Anche la Lega si è ridimensionata di molto rispetto alle precedenti elezioni europee. Ha perso ben 14 seggi e se non fosse stato per l’”indipendente” Vannacci sarebbe scesa ancora di più nei consensi. Salvini grida vittoria ma alla Lega stanno affilando i coltelli.
Bene Forza Italia per Tajani: un piccolo miracolo all’ombra del successo della Meloni.
Quello che non va bene, invece, nei negoziati confusi che stanno cominciando a Bruxelles, è l’Europa. Si profila una ripetizione del recente passato: niente voli d’aquila, forse un ripensamento sul green, nessuna idea ardita di rovesciare l’esistente per nuovi e più ambiziosi obiettivi: difesa comune, politica estera, unione fiscale e così via.
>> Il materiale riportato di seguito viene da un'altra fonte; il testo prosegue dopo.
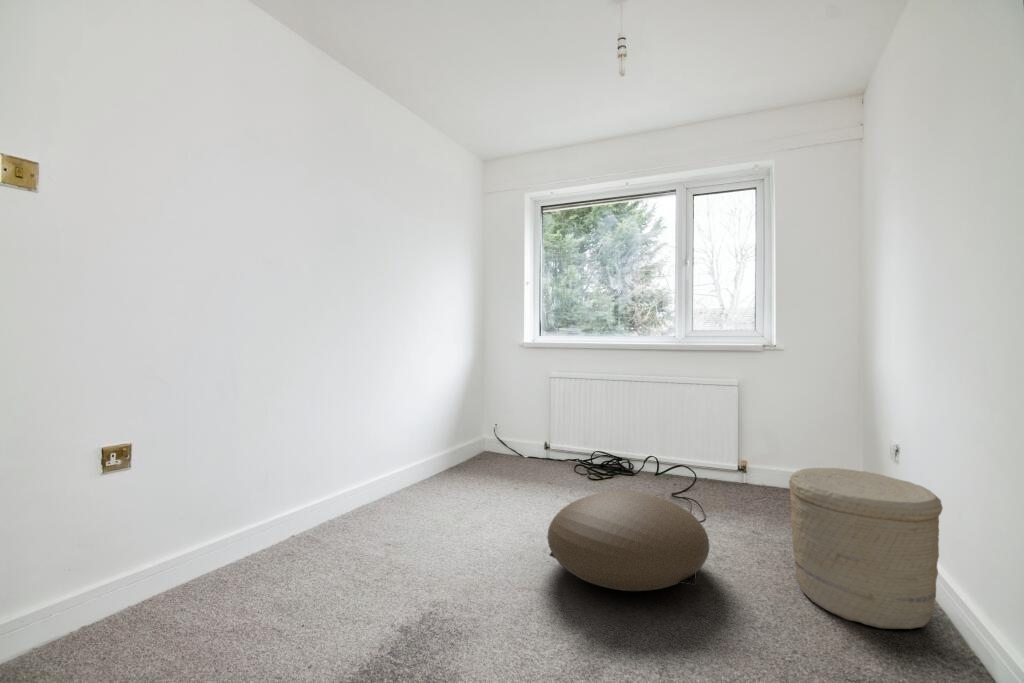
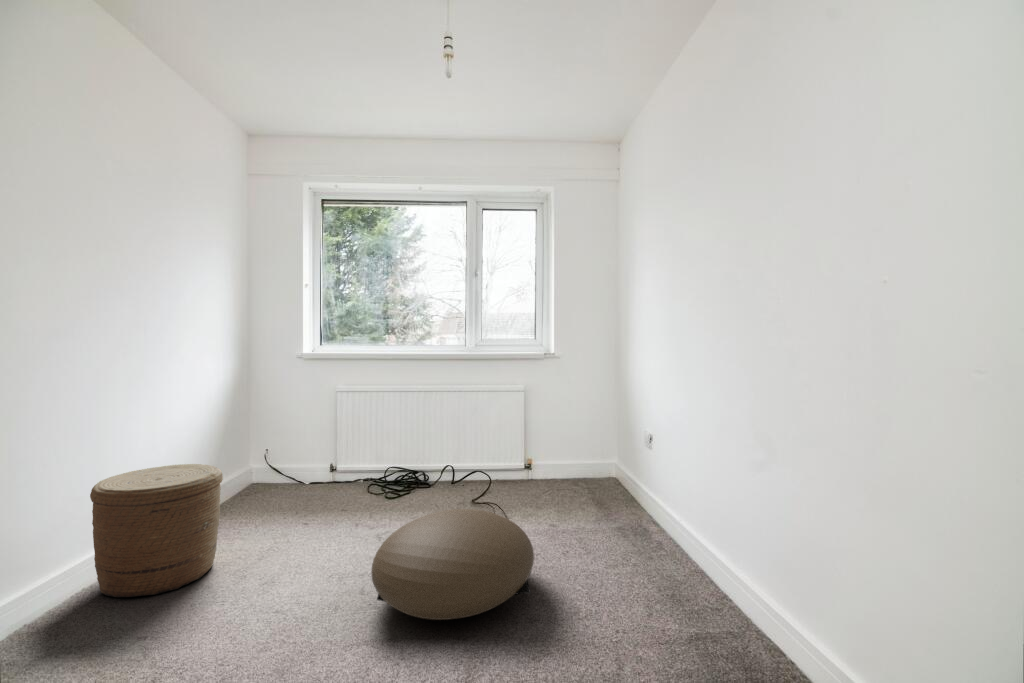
woven basket: present [789,468,943,629] -> present [90,464,223,597]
La Meloni, nella sua posizione attuale, potrebbe giocare un ruolo decisivo ma è difficile che lo faccia. Dipende da chi e da come sarà consigliata. Eppure, avrebbe la forza per imporsi.
In conclusione, tanto rumore per nulla?
I popoli europei hanno espresso tutte le loro preoccupazioni sull’avvenire. I nuovi eletti dovrebbero tenerne conto.